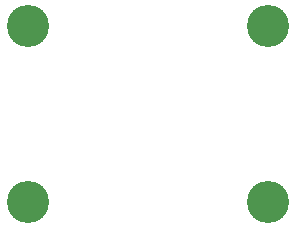
<source format=gbs>
%TF.GenerationSoftware,KiCad,Pcbnew,7.0.8-7.0.8~ubuntu22.04.1*%
%TF.CreationDate,2024-02-01T21:38:06-08:00*%
%TF.ProjectId,278nm_ELUC3535NUB_16mA,3237386e-6d5f-4454-9c55-43333533354e,rev?*%
%TF.SameCoordinates,Original*%
%TF.FileFunction,Soldermask,Bot*%
%TF.FilePolarity,Negative*%
%FSLAX46Y46*%
G04 Gerber Fmt 4.6, Leading zero omitted, Abs format (unit mm)*
G04 Created by KiCad (PCBNEW 7.0.8-7.0.8~ubuntu22.04.1) date 2024-02-01 21:38:06*
%MOMM*%
%LPD*%
G01*
G04 APERTURE LIST*
%ADD10C,3.570000*%
G04 APERTURE END LIST*
D10*
%TO.C,M1*%
X52540000Y-52540000D03*
%TD*%
%TO.C,M2*%
X72860000Y-52540000D03*
%TD*%
%TO.C,M3*%
X72860000Y-67460000D03*
%TD*%
%TO.C,M4*%
X52540000Y-67460000D03*
%TD*%
M02*

</source>
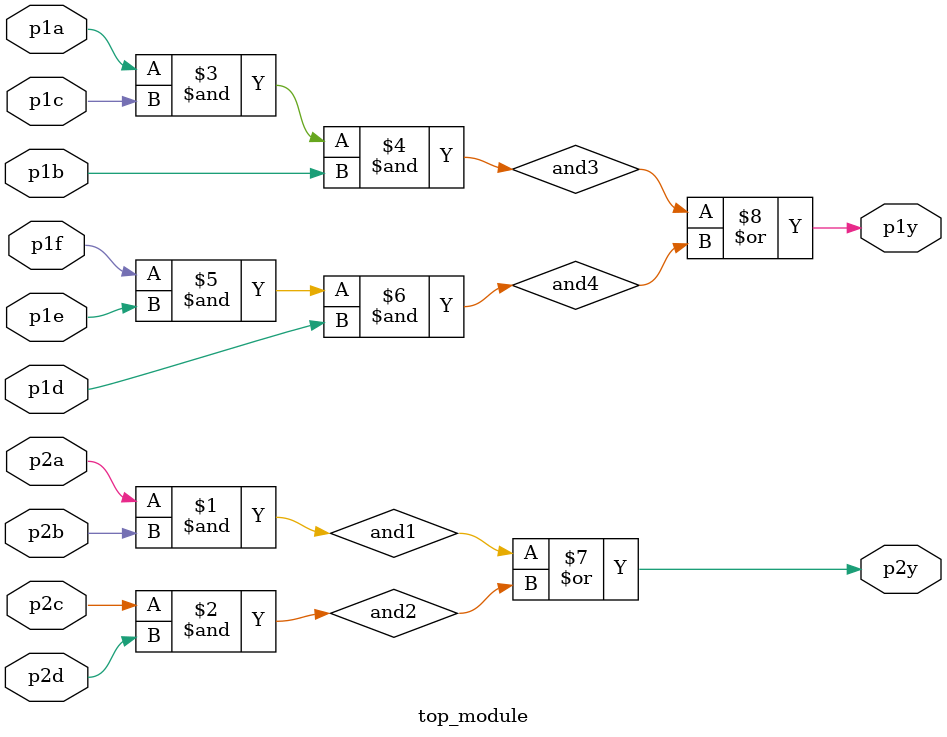
<source format=v>
module top_module ( 
    input p1a, p1b, p1c, p1d, p1e, p1f,
    output p1y,
    input p2a, p2b, p2c, p2d,
    output p2y );
    
    wire and1,and2,and3,and4;

	  assign and1 = p2a & p2b;
    assign and2 = p2c & p2d;
    assign and3 = p1a & p1c & p1b;
    assign and4 = p1f & p1e & p1d;
    assign p2y = and1 | and2;
    assign p1y = and3 | and4;

endmodule

</source>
☆ ☆ ☆
Go through the material and copy each line that contains "format".

<source format=gbs>
G04 Gerber Fmt 4.6, Leading zero omitted, Abs format (unit mm)*
<source format=v>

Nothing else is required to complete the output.